Regarding the type or number of print heads to be mounted, for example, in addition to one provided for each single color ink, a plurality of print heads are provided corresponding to a plurality of inks having different densities. It may be.

In addition, the form of the ink jet recording apparatus of the present invention may be used as an image output terminal of an information processing apparatus such as a computer, a copying apparatus combined with a reader or the like, or a facsimile apparatus having a transmission / reception function. It may be something.

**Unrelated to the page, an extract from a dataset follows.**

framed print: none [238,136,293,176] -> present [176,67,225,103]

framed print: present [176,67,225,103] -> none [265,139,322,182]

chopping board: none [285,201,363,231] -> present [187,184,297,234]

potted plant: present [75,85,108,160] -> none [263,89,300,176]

[Effects of the Invention] As is clear from the above description, since a predetermined area along a color boundary is a so-called white area where ink is not applied, the ink in both areas adjacent to the color boundary is affected. It is possible to prevent the occurrence of ink bleeding or the like.

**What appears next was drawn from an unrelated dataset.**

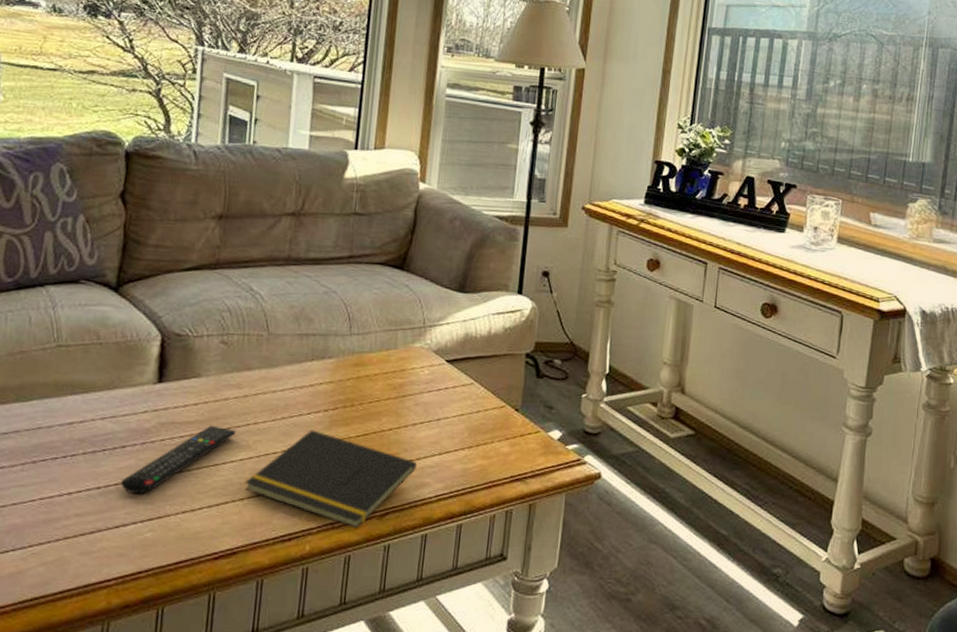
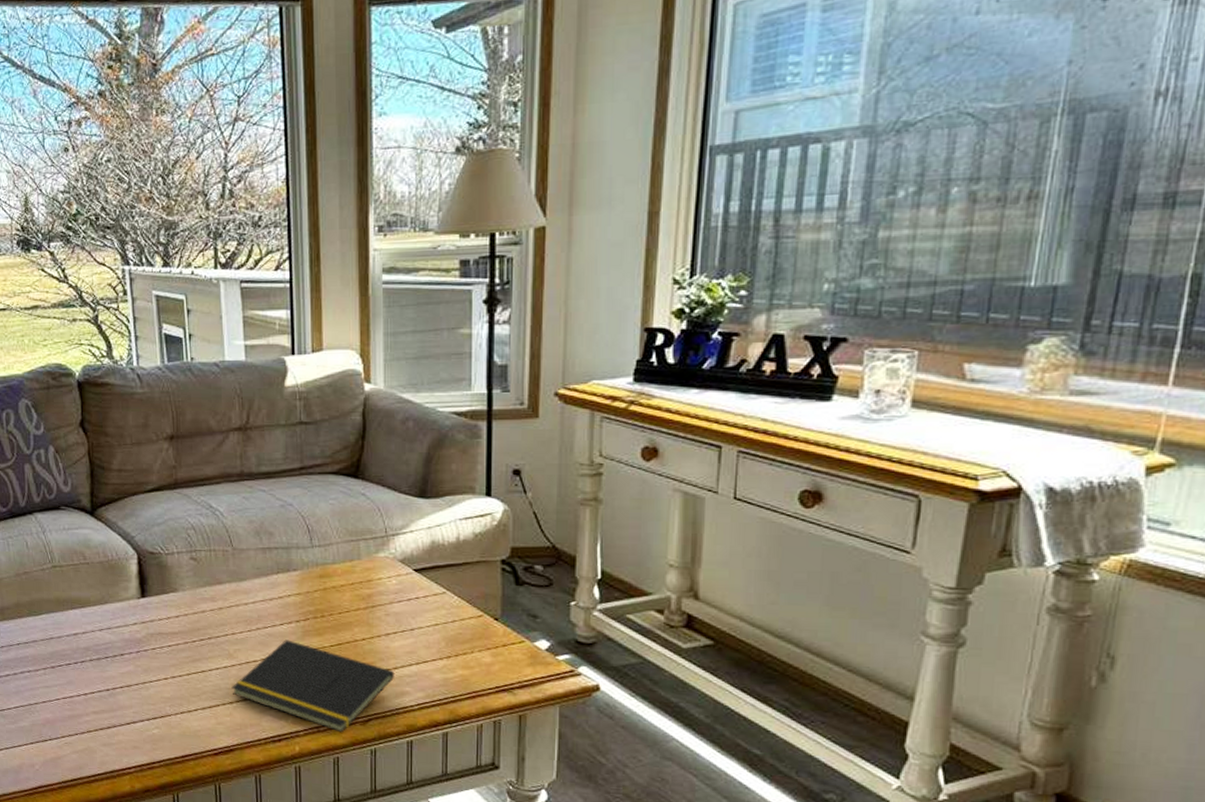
remote control: present [120,425,236,495] -> none [124,635,217,697]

As a result, the ink (recording liquid) of the recording medium used for recording
Irrespective of the difference in absorption capacity relative to the image, a high-quality image can always be obtained.

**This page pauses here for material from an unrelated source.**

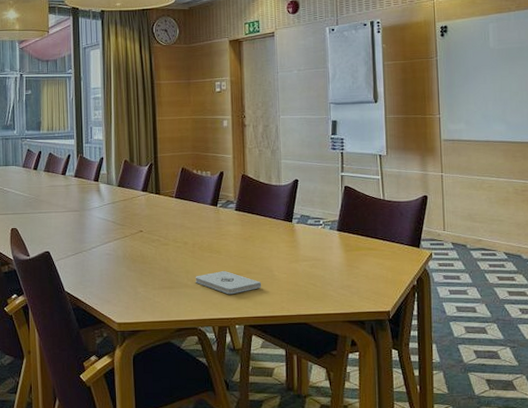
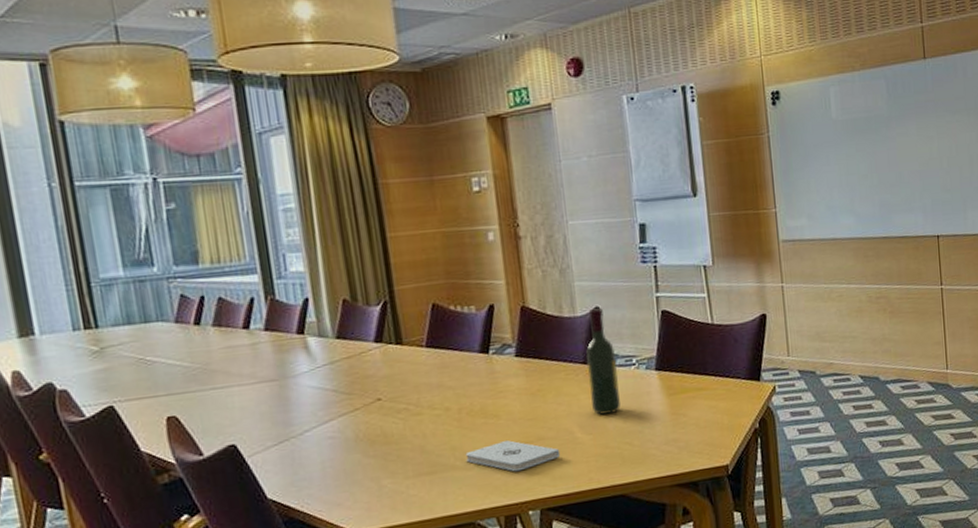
wine bottle: none [286,180,309,260] -> present [586,307,620,415]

[Brief description of the drawings]

FIG. 1 is a perspective view showing a configuration example of a color inkjet printer to which the present invention is applied, FIG. 2 is a partially enlarged longitudinal view showing details of a main part of the recording head of FIG. 1, and FIG. FIG. 4 is a block diagram showing a configuration example of a control system of the color ink jet printing apparatus shown in FIG. 4. FIG. 4 is a flowchart showing an example of a control processing procedure when print data is received, according to an embodiment of the present invention. 4 is a flowchart showing a data writing process of a buffer for a background color and a foreground color in the process shown in FIG. 4. FIG. 6 is an explanatory diagram showing a color specification state when recording is performed by a color inkjet printer by a subtractive color mixing method. FIG. 7 is a schematic diagram showing a recording state when recording is performed by a color inkjet printer by the subtractive color mixing method, and FIG. 8 is a schematic diagram showing a recording screen in a pixel dot configuration. . 1 ... printing medium, 6 ... carriage, 7 ... carriage motor, 9, 9A, 9B, 9C, 9D ... printing head, 10 ... discharge port, 11 ... electrothermal conversion element, 16 ... operation keys , 21 ... CP
U, 24: Program memory, 25: Working memory, 29: Drive circuit, 30: Sensor, 33: DIP switch.

Claims (3)

(57) [Claims] An ink jet recording apparatus for recording an image on a recording medium by ejecting recording droplets of a plurality of colors based on image information, wherein the image is recorded in a predetermined area along a color boundary defined by a color difference in the image. An ink jet recording apparatus, comprising: recording control means for performing a process of setting corresponding image information to information that does not discharge the recording liquid droplets. 2. An ink jet recording apparatus according to claim 1, further comprising: identification information generating means for generating identification information corresponding to a recording medium used for recording, wherein said recording control means is configured to determine that said identification information is a predetermined information. An ink jet recording apparatus for performing the above-mentioned processing. 3. The ink jet recording apparatus according to claim 2, wherein said identification information generating means generates said identification information in accordance with a recording liquid absorption capacity of a recording medium.